When there is a BWA, it will be broadcast on the local news (radio, television, web) with instructions on what to do and how long it will last.
The best way to make sure your water is safe for drinking, cooking or brushing your teeth is to boil your water. To effectively kill the disease causing organisms, boil the water for at least one to five minutes. Allow water to cool before use. The water will taste “flat” but will be safe to use. If you are unable to boil your water, you can use bleach or iodine. Bleach will kill some, but not all, types of disease-causing organisms that may be in the water.
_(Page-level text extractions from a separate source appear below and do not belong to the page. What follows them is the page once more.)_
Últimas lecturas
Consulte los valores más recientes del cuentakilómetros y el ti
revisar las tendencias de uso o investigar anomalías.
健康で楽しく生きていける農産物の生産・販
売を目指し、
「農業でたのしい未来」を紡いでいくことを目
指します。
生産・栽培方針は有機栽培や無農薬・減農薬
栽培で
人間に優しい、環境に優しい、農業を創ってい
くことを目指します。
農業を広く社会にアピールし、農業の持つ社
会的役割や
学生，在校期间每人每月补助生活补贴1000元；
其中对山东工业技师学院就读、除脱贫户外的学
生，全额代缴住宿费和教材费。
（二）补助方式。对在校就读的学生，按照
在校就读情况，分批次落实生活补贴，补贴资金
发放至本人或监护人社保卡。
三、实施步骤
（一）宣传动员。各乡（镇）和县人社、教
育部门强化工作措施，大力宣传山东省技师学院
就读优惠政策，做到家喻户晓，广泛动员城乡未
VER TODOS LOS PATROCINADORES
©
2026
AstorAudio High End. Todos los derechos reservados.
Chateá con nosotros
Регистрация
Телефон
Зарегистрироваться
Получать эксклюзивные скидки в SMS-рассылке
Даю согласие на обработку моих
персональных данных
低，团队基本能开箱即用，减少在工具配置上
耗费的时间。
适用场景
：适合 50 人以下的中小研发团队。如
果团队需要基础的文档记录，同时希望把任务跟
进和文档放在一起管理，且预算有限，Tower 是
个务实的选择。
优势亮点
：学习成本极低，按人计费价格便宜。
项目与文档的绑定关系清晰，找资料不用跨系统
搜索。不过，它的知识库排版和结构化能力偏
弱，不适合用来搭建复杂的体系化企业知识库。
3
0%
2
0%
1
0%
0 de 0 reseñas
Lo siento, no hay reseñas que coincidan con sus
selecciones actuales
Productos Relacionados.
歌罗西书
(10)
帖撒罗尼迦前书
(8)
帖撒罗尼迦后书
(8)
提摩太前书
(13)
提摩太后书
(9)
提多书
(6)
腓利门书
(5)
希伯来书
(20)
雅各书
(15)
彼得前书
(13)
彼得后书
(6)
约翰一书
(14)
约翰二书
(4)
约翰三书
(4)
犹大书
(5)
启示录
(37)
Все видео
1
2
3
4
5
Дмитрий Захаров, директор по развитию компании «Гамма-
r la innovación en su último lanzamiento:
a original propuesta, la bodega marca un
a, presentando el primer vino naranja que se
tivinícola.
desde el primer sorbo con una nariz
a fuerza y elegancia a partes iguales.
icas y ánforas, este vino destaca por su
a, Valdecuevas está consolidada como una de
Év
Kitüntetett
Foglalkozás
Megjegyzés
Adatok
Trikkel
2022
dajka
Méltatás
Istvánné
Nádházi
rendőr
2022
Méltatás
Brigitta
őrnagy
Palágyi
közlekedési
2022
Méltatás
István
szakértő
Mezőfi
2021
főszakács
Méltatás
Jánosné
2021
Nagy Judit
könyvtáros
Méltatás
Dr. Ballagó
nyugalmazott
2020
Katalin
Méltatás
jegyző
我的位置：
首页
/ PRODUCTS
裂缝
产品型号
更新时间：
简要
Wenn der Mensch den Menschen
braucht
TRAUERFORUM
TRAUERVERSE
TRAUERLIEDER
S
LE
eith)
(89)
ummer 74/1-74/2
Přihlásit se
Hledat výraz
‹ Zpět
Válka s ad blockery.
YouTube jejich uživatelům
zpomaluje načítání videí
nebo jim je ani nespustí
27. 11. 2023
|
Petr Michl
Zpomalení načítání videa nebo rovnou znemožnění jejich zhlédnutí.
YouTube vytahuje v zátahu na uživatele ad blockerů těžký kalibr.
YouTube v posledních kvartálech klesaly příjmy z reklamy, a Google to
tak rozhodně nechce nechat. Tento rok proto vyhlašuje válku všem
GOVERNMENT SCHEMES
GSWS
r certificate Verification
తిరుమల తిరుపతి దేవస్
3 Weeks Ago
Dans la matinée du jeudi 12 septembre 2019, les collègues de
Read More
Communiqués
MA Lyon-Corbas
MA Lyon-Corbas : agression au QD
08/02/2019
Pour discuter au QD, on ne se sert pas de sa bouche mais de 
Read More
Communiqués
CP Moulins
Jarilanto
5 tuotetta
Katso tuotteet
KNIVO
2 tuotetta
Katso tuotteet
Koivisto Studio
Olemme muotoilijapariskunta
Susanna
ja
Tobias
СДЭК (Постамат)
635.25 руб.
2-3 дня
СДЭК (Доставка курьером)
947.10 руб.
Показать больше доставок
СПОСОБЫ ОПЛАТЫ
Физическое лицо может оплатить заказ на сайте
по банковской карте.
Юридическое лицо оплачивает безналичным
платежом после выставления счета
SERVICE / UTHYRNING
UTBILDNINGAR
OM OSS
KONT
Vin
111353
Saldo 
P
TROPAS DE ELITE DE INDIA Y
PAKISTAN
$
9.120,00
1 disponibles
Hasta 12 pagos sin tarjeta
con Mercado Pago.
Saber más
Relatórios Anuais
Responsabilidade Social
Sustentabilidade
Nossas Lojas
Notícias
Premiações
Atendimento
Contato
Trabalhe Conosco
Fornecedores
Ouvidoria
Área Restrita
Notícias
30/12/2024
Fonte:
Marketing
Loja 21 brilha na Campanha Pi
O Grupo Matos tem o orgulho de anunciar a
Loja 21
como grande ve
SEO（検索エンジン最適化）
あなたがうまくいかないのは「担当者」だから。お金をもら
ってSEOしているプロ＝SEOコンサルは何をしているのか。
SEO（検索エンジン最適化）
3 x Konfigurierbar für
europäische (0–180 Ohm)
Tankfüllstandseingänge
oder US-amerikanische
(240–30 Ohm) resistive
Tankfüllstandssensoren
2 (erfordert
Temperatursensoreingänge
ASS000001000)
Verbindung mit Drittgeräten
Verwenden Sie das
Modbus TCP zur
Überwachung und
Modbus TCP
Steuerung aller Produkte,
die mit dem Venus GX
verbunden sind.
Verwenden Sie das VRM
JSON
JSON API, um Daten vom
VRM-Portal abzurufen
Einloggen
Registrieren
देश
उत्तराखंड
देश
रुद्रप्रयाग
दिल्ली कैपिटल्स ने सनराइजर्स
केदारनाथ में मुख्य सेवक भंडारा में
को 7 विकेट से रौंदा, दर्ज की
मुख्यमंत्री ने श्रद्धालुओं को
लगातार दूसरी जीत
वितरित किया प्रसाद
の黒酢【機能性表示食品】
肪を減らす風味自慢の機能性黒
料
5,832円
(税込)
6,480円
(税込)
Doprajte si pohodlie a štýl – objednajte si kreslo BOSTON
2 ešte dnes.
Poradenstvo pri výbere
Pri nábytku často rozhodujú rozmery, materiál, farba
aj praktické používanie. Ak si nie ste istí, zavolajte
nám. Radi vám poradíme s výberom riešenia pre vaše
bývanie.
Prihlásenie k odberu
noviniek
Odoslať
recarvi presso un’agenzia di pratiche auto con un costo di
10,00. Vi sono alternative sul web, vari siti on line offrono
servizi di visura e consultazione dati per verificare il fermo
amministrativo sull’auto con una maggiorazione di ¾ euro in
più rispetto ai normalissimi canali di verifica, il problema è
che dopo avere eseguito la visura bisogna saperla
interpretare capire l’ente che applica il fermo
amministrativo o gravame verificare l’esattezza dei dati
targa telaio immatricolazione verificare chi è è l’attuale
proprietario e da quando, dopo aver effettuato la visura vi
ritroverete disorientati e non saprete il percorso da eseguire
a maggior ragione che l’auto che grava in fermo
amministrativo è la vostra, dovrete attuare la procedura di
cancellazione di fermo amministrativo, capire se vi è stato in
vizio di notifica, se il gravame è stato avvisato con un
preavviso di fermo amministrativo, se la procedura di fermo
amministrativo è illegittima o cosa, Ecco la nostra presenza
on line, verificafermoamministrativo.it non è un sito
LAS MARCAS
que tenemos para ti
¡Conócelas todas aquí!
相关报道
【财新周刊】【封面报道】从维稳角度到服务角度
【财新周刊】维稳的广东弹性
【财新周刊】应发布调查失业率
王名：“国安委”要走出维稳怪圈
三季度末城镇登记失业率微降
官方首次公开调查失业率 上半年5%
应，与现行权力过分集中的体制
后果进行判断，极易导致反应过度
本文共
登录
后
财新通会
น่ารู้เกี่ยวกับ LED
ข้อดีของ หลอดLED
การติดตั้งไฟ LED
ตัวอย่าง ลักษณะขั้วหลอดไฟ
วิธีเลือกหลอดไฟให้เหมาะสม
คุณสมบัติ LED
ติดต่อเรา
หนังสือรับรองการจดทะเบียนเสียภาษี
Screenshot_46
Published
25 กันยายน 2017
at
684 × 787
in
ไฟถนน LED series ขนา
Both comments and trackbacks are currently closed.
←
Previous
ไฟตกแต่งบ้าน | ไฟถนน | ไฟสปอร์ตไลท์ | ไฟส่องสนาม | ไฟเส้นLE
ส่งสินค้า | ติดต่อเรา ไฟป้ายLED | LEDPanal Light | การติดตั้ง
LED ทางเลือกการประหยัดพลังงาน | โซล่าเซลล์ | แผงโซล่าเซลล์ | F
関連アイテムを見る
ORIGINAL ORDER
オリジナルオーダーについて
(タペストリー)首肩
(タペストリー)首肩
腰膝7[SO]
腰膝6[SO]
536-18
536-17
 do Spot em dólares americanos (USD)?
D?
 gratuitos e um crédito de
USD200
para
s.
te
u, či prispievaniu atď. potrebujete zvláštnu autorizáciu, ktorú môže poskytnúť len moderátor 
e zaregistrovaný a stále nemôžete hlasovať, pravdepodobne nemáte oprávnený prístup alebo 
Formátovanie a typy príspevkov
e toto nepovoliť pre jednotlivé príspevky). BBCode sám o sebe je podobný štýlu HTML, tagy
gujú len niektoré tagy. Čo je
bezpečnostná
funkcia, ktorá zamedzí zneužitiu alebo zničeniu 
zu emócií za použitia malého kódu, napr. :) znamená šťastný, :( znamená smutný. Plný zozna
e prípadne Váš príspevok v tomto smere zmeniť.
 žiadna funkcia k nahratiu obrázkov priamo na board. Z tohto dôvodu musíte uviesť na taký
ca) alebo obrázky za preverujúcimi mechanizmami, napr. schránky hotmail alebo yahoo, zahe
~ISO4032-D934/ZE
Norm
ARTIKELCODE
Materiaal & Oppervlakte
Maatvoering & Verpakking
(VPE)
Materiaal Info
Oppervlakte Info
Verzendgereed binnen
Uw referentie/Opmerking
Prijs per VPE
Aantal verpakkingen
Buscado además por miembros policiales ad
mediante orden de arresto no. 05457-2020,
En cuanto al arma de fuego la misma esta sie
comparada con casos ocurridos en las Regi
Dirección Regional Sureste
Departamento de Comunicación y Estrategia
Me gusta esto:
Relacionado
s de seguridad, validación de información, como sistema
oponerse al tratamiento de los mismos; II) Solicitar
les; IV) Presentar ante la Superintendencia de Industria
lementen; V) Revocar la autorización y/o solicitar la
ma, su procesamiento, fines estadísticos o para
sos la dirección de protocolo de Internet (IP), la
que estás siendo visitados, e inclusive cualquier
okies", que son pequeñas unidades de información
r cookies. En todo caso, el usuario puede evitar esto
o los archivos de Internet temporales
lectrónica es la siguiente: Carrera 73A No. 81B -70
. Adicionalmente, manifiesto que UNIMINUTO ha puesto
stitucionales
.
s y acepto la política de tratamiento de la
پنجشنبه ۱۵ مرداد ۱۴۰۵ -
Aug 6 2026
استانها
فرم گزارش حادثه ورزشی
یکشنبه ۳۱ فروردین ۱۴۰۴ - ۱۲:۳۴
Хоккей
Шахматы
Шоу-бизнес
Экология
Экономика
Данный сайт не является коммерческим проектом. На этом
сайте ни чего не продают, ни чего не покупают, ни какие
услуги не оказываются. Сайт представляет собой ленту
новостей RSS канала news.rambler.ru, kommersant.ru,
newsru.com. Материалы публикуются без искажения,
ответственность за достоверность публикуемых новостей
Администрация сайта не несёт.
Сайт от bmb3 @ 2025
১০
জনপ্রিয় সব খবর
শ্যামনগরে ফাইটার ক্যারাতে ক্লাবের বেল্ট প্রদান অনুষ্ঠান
Add 1/8 teaspoon of regular, unscented, liquid household bleach for each gallon of water, stir it well and let it stand for 30 minutes before you use it. Store disinfected or boiled water in clean, air-tight containers with covers in the refrigerator.
Hot (not boiled) soapy water will be sufficient for dishwashing and surface cleaning. As a precaution, add one tablespoon of bleach per gallon. Unless specifically list in the BWA, laundry water and water for showering does not need to be treated.
Boil alerts are mostly for city and community water supplies. If you have a well, you would want to boil your water after severe flooding or if your well pressure drops to almost non-existent (indicating a potential problem). After correcting the problem or when the water recedes, it is recommended that you have your water tested by your local EPA certified laboratory to make sure it is safe to drink.
For a list of local certified laboratories or more information on safe drinking water, a very informative, reliable source is the EPA.